Tüketicilere önemli mesajları bulunan Uğur, sözlerine şöyle devam ediyor: “İnsanlarımıza kötü olayların sadece başkalarının başına gelmediğini, hayatın bize ne getireceğinin belli olmadığı gibi ne götüreceğinin de belli olmadığını hatırlatır, DASK ve ayın zamanda konut poliçelerini yaptırmalarını tavsiye ederiz. Poliçe yaptırmak tek başına çözüm değilken, poliçelerimizin vadesini takip ederek yeniletmek bize yenileme indirimi de kazandırıyor. Ayrıca, DASK kurumunun bu konuda iyi çalışan SMS hatırlatmaları tüketicilerin işlerini kolaylaştırmaktadır.”
Deprem Sigortasını yaptırmayan kişilere karşı mutlaka bir yaptırım uygulanması gerektiğinin altını çizen Uğur, “Ne yazık ki deprem olan yerlerde kamu otoritesinin mağduriyeti gidermeye çalışması, DASK poliçesi yaptıran kişilerin yaptırmayanlardan bir farkının olmaması gibi bir durumun ortaya çıkmasını sağlıyor. Lokal olarak küçük depremlerde bunu sağlayabilecek olan kamu otoritesinin, beklenen büyük İstanbul depreminde yeterliliğinin sınırlı olacağı kanaatindeyim. Bu anlamda bilinçlendirme ve yaptırım konusunda devlete de görev düşüyor” diyor.
Deprem Sigortası’nın mutlaka yaptırılması gerek
Kaybedilen değerlerimizi ve varlıklarımızı en hızlı şekilde yerine koyabilmenin yolunun depreme karşı sigorta yaptırmaktan geçtiğini ifade eden Anadolu Sigorta Genel Müdür Yardımcısı Levent Sönmez, asıl ve kalıcı çözümün toplumda genel olarak sigorta bilincinin artması ve eğitim sisteminin de sürece dâhil edilmesi ile sağlanacağı düşüncesinde.

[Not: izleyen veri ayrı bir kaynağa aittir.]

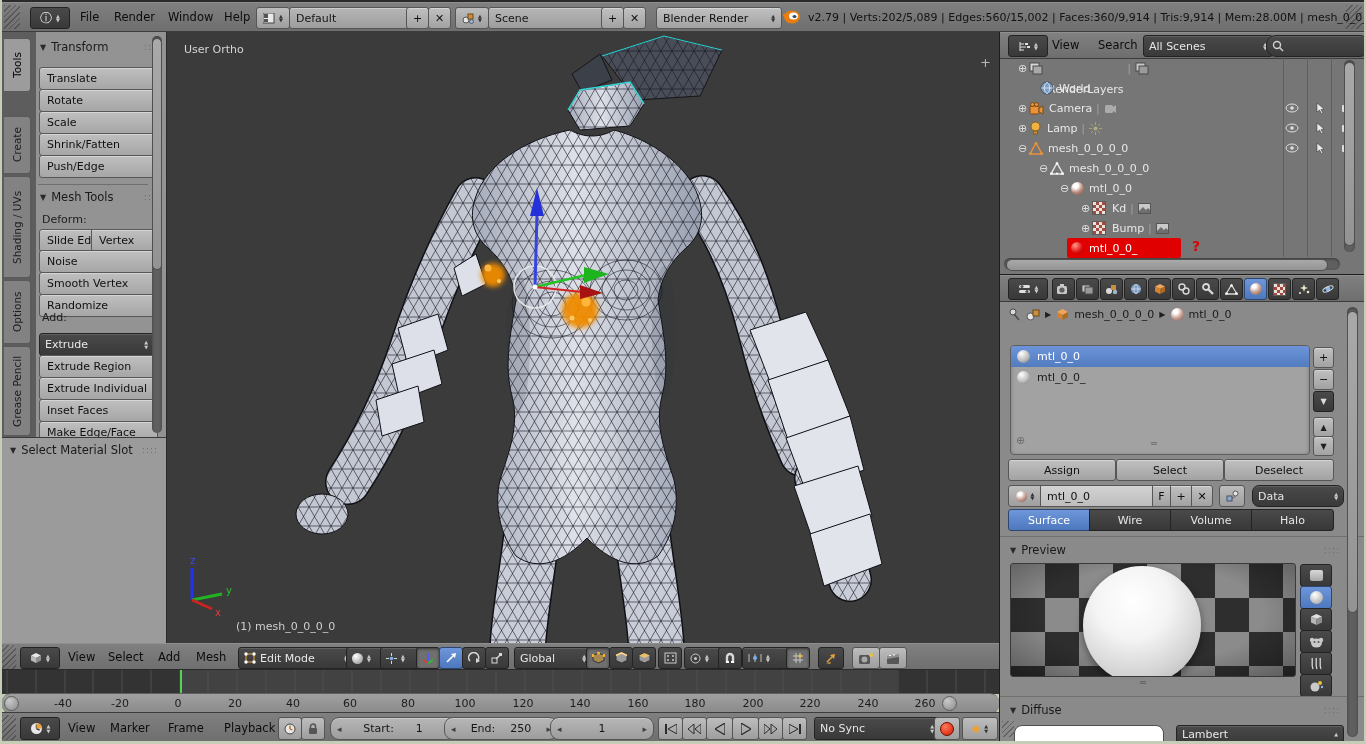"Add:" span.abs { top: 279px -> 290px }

Tüketiciye önemli mesajlar veren Sönmez, “Poliçe limitlerinin üzerindeki bina deprem riskleri ve DASK teminatı kapsamında olmayan, örneğin eşyaların zarar gördüğü durumlar için ise konut sahiplerine en yakın Anadolu Sigorta satış kanalından konut ve kimlik bilgilerini beyan ederek hızlı ve kolay bir şekilde konut sigortalarını da satın almalarını tavsiye ediyoruz” diyor.
Teşviklere ve yasal düzenlemelere daha çok ihtiyaç var
Yüz ölçümünün yüzde 98’i aktif deprem kuşakları üzerinde yer alan bir ülkede yaşamamıza rağmen sigortalanma oranının düşük olduğunu söyleyen ERGO Türkiye İcra Kurulu Üyesi Yıldırım Türe, bu yüzden şiddetli bir deprem gerçekleştiğinde ağır hasarlarla karşılaşabileceğimizi vurguluyor.
“1999 depreminden sonra DASK zorunlu hale getirilmişti fakat poliçe satın almayan ev sahiplerine yönelik yasal bir yaptırım henüz uygulanmıyor” diyen Türe, “Ancak, DASK’ı olmayan binaların alım-satım, kiralama gibi işlemleri yapılamıyor ve DASK olmadan tapu alınamayacağı için tüketiciler ilk etapta poliçe satın alıyor; gelecek yıllarda ise bu poliçelerini yenilemeyerek, cüzi ücretlerle büyük risklerden korunma fırsatını geri çevirmiş oluyorlar. Bu sebeple, ERGO Türkiye olarak, Türk Sigorta Birligi ile yürütülecek geniş çaplı kampanyalarla DASK’ın toplumun her kesimine anlatılması, farkındalığın artırılması ve DASK’ın yenilenme oranının yükselmesi için teşvik ve yasal bazı düzenlemelere ihtiyaç duyulduğuna inanıyoruz” ifadelerini kullanıyor.